= Goal =
Every record here needs to be written out again exactly.

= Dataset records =
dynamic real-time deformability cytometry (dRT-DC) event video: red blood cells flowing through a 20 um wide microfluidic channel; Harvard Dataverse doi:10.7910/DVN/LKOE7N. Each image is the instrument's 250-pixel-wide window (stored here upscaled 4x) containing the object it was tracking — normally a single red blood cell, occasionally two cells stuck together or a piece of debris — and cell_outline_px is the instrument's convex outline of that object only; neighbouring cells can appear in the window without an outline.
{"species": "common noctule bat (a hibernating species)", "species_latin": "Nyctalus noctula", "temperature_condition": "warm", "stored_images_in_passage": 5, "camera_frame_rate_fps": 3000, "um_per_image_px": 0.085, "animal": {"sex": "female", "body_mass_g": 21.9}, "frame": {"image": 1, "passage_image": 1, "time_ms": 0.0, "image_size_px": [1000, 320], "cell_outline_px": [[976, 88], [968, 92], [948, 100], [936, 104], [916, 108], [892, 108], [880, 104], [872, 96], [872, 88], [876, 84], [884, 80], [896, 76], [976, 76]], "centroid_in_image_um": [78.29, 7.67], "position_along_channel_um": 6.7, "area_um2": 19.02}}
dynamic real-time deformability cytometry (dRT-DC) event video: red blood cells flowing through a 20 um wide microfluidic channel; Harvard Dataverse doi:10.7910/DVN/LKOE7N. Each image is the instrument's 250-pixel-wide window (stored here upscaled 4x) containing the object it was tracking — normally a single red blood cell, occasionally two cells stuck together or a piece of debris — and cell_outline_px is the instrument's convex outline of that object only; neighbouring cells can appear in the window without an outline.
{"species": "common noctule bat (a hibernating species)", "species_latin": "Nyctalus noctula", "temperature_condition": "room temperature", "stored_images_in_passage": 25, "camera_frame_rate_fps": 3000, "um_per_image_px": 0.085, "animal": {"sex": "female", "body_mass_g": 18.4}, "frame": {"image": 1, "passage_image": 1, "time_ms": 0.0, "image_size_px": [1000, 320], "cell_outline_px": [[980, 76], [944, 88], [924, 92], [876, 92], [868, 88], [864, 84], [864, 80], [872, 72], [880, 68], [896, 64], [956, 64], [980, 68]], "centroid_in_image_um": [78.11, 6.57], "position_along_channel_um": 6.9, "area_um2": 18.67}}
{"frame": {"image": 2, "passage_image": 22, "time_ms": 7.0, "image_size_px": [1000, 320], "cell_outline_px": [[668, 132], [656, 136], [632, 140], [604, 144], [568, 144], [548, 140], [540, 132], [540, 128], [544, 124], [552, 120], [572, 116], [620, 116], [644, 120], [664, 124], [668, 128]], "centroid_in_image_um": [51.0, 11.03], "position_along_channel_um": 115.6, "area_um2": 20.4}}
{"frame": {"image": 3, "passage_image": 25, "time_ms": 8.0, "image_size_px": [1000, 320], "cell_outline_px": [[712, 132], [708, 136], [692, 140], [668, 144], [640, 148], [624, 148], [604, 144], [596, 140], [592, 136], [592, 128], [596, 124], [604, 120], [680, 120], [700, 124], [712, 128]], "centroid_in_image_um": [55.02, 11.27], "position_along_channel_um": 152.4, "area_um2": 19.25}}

= Final answer =
dynamic real-time deformability cytometry (dRT-DC) event video: red blood cells flowing through a 20 um wide microfluidic channel; Harvard Dataverse doi:10.7910/DVN/LKOE7N. Each image is the instrument's 250-pixel-wide window (stored here upscaled 4x) containing the object it was tracking — normally a single red blood cell, occasionally two cells stuck together or a piece of debris — and cell_outline_px is the instrument's convex outline of that object only; neighbouring cells can appear in the window without an outline.
{"species": "common noctule bat (a hibernating species)", "species_latin": "Nyctalus noctula", "temperature_condition": "warm", "stored_images_in_passage": 5, "camera_frame_rate_fps": 3000, "um_per_image_px": 0.085, "animal": {"sex": "female", "body_mass_g": 21.9}, "frame": {"image": 1, "passage_image": 1, "time_ms": 0.0, "image_size_px": [1000, 320], "cell_outline_px": [[976, 88], [968, 92], [948, 100], [936, 104], [916, 108], [892, 108], [880, 104], [872, 96], [872, 88], [876, 84], [884, 80], [896, 76], [976, 76]], "centroid_in_image_um": [78.29, 7.67], "position_along_channel_um": 6.7, "area_um2": 19.02}}
dynamic real-time deformability cytometry (dRT-DC) event video: red blood cells flowing through a 20 um wide microfluidic channel; Harvard Dataverse doi:10.7910/DVN/LKOE7N. Each image is the instrument's 250-pixel-wide window (stored here upscaled 4x) containing the object it was tracking — normally a single red blood cell, occasionally two cells stuck together or a piece of debris — and cell_outline_px is the instrument's convex outline of that object only; neighbouring cells can appear in the window without an outline.
{"species": "common noctule bat (a hibernating species)", "species_latin": "Nyctalus noctula", "temperature_condition": "room temperature", "stored_images_in_passage": 25, "camera_frame_rate_fps": 3000, "um_per_image_px": 0.085, "animal": {"sex": "female", "body_mass_g": 18.4}, "frame": {"image": 1, "passage_image": 1, "time_ms": 0.0, "image_size_px": [1000, 320], "cell_outline_px": [[980, 76], [944, 88], [924, 92], [876, 92], [868, 88], [864, 84], [864, 80], [872, 72], [880, 68], [896, 64], [956, 64], [980, 68]], "centroid_in_image_um": [78.11, 6.57], "position_along_channel_um": 6.9, "area_um2": 18.67}}
{"frame": {"image": 2, "passage_image": 22, "time_ms": 7.0, "image_size_px": [1000, 320], "cell_outline_px": [[668, 132], [656, 136], [632, 140], [604, 144], [568, 144], [548, 140], [540, 132], [540, 128], [544, 124], [552, 120], [572, 116], [620, 116], [644, 120], [664, 124], [668, 128]], "centroid_in_image_um": [51.0, 11.03], "position_along_channel_um": 115.6, "area_um2": 20.4}}
{"frame": {"image": 3, "passage_image": 25, "time_ms": 8.0, "image_size_px": [1000, 320], "cell_outline_px": [[712, 132], [708, 136], [692, 140], [668, 144], [640, 148], [624, 148], [604, 144], [596, 140], [592, 136], [592, 128], [596, 124], [604, 120], [680, 120], [700, 124], [712, 128]], "centroid_in_image_um": [55.02, 11.27], "position_along_channel_um": 152.4, "area_um2": 19.25}}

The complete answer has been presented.